Şam Havaalanı'nda nasıl volta attım

Ertuğrul ÖZKÖK
Haberin Devamı

1992 yılında dönemin başbakanı Süleyman Demirel ile Şam'a gitmiştim. O ziyaretten aklımda kalan en çarpıcı görüntü, Şam Havaalanı oldu.

Demirel'in Esad'la yaptığı görüşmede bir pürüz çıkıp görüşme uzayınca, biz beş saate yakın süre havaalanında beklemek zorunda kaldık. Bu havaalanını size anlatmam gerekir.

DÖRT UÇAK

Alanda sadece dört tane uçak vardı.

Bunların üçü ıskartaya çıkmış Rus tupolevleriydi.

Cengiz Çandar, Yalçın Doğan ve ben canımız sıkıldığı için, ana pist üzerinde volta attık.

Bunu yapabildik, çünkü piste çıkıp yürümemiz için hiçbir engel yoktu.

Orada beklediğimiz beş saat boyunca havaalanına sadece iki uçak indi.

Biri İran, öteki Pakistan havayollarına aitti.

Aynı yıllarda İstanbul havaalanına günde inen uçak sayısı 250-300'e ulaşıyordu.

Havaalanında gerek iniş gerek kalkış sırasında bekleme süreleri giderek uzuyordu.

İstanbul, Atina havaalanını sollayıp geçmişti.

O gün Şam'dan İstanbul'a döndüğümüzde, Türkiye'nin nereden nereye geldiğini bütün çarpıcılığı ile görmüş bulunuyordum.

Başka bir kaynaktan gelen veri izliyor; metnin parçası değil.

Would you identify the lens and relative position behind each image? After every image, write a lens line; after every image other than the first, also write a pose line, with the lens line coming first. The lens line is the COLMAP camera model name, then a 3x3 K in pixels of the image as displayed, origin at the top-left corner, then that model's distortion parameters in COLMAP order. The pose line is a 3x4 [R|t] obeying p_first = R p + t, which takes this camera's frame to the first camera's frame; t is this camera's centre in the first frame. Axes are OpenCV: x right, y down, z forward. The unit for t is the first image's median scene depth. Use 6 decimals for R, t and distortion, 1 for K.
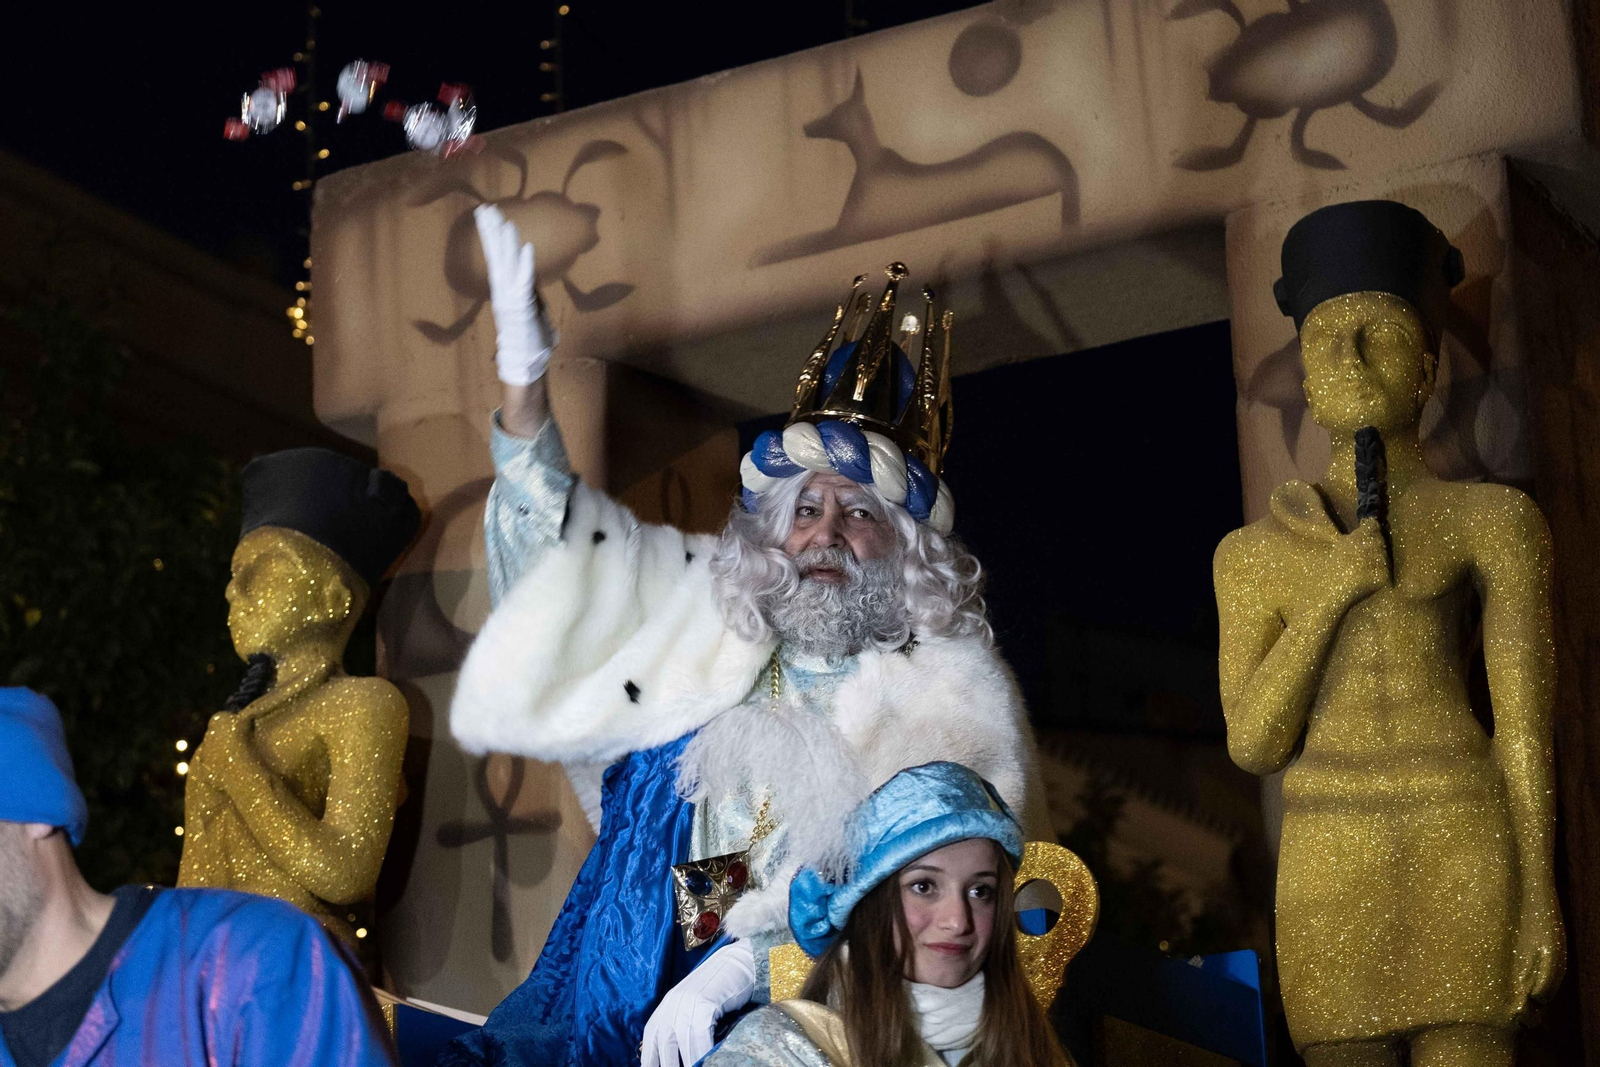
lens RADIAL K [[4230.5, 0, 801.7], [0, 4230.5, 421.4], [0, 0, 1]] dist [-0.035566, -0.195825]
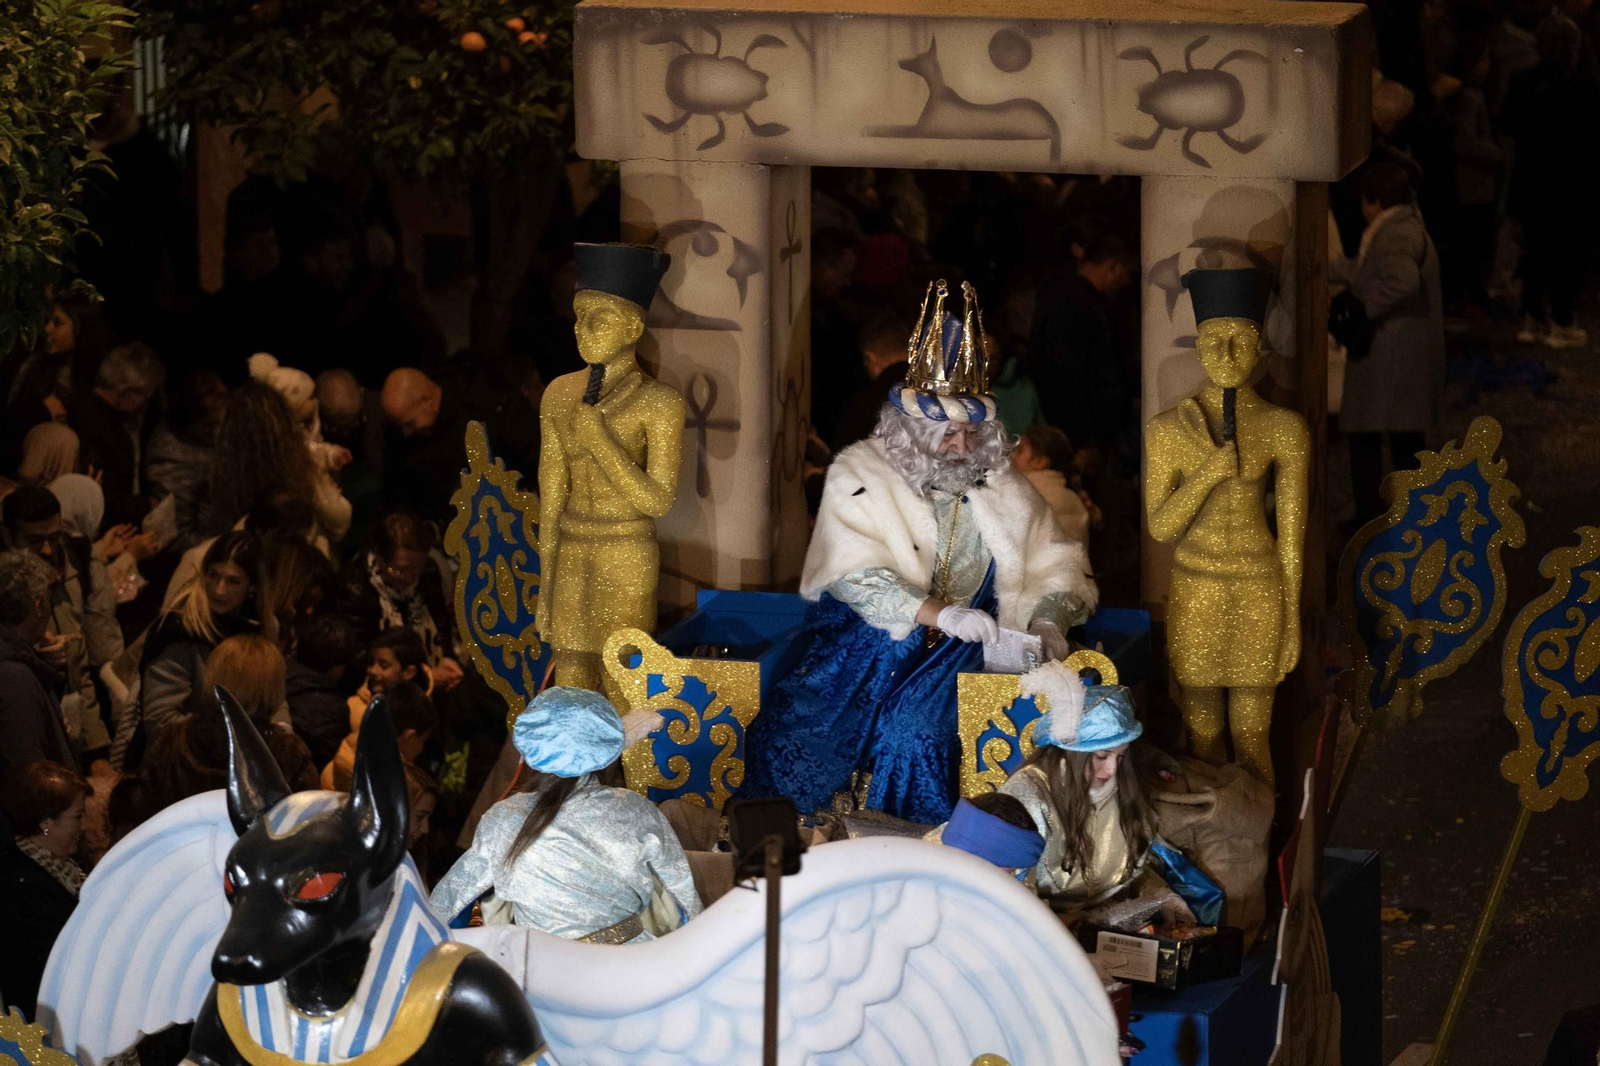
lens RADIAL K [[9443.3, 0, 1185.5], [0, 9443.3, 532.9], [0, 0, 1]] dist [-0.090568, 11.001229]
pose [[0.962519, -0.020907, 0.270406, -1.012694], [-0.116900, 0.867675, 0.483193, -1.928942], [-0.244727, -0.496693, 0.832710, -2.557687]]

Biri dünyaya kapalı bir ortadoğu diktatörlüğü, öteki dünyaya açık bir Batı ülkesiydi.

Önceki akşam Kuruçeşme Divan'da Hürriyet'in önemli bir gecesi vardı.

İnsan Kaynakları gazetemizin üçüncü yılını kutluyorduk.

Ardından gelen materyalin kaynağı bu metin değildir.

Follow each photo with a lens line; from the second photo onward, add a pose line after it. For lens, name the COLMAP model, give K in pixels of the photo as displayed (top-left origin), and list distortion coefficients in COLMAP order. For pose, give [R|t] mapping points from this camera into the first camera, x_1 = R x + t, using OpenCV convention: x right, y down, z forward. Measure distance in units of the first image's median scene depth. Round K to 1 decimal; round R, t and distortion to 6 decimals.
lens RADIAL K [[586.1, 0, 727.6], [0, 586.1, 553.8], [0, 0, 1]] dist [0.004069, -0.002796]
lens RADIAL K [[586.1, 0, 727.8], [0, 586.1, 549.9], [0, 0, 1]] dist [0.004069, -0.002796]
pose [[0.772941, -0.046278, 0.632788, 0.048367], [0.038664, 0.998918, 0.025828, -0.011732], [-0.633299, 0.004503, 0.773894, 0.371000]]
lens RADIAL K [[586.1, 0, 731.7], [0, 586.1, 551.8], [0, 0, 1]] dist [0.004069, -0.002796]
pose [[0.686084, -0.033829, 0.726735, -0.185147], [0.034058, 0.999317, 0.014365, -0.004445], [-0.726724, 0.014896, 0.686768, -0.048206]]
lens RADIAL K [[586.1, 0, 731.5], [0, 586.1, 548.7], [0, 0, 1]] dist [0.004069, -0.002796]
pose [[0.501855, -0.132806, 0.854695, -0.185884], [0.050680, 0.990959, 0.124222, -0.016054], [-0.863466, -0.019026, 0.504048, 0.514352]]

Bu arada bir de ödül töreni vardı.

EVRENSEL İSİMLER

Özel bir jüri tarafından belirlenen en iyi ilanları yapan kurumlara ödülleri veriliyordu.

Ödül alan kurumlara bakıyorum.

Hemen hepsi dünyanın önde gelen uluslararası finans kurumları veya headhunter şirketleri.

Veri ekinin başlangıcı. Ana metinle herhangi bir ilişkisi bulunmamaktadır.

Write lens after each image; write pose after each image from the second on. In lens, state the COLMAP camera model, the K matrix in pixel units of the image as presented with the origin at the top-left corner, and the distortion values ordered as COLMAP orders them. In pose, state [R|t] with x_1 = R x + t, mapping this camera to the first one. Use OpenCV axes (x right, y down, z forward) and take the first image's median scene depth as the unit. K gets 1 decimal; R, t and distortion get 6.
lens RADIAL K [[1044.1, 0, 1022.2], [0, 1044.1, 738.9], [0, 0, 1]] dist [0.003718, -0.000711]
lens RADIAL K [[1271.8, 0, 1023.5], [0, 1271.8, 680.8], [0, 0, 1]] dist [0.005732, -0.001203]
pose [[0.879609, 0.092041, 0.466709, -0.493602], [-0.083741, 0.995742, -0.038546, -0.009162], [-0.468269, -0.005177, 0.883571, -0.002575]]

İstanbul önemli bir finans merkezi haline gelmiş.

İstanbul'u bir kenara bırakın.

Trabzon'a, Antalya'ya, Bursa'ya, hatta Diyarbakır'a uzanın.

Ana caddelerinin vitrinlerine bir göz atın.

Dünyanın bütün önemli markalarını göreceksiniz.

İŞTE FARK

İki ülkenin televizyonlarını karşılaştırın.

Gazetelerini alıp yan yana koyun.

Caddelerindeki arabalara bakın.

Gençlerinin kılık kıyafetlerine, davranış biçimlerine göz atın.

Sinema salonlarını, kültür ve sanatını, büyük şehirlerindeki konserlerinin listesini inceleyin.

Toplumsal gelişmenin, fikri ilerlemenin, kültürel inkişafın aklınıza gelecek bütün göstergelerini alıp iki ülkeyi karşılaştırın.

Farkı göreceksiniz.

Bu fark, Türkiye'de 19'uncu yüzyılda başlayan Batılılaşma çabasının ve özellikle de 75 yıllık cumhuriyetin farkıdır.

Ne kadar fark?

20-30 yıl mı?

Çıkın çıkın...

Asrı geçin.

Türkiye'nin coğrafi sıkıntısı işte budur.

Türkiye, komşuluk bakımından nasibini alamamış bir ülkedir.

Bir Türkiye düşünün. Bir yanında İsviçre, öte yanında Almanya, İtalya ve İspanya olsun.

Bir Türkiye düşünün, yeri Meksika'nınki gibi olsun.

Bir yanında dünyanın en gelişmiş ve en açık tüketim toplumu bulunsun.

Yok, Allah vermemiş.

Vere vere bunları vermiş.

İki ortaçağ diktatörü, bir dini bağnazlık demirperdesi.

Bir de tarihin talihsiz olaylarında takılı kalmış bir nefret rejimi.

Ne diyelim...

Talih.

İster kara, ister kör deyin, öyle bir talih işte...

ALIN YAZISI

Demek ki insanlar gibi milletlerin de alın yazıları varmış.

Bazen kör bir coğrafi talihsizlik, komşuluk adı altında bir ülkenin alnına böyle yazılırmış.

Ne diyeceksiniz?

O arkaik diktatörlere mi lanet okuyacaksınız, yoksa cennet olacakken cehenneme çevirdikleri ülkelerinin halkları için Allah'a dua mı edeceksiniz?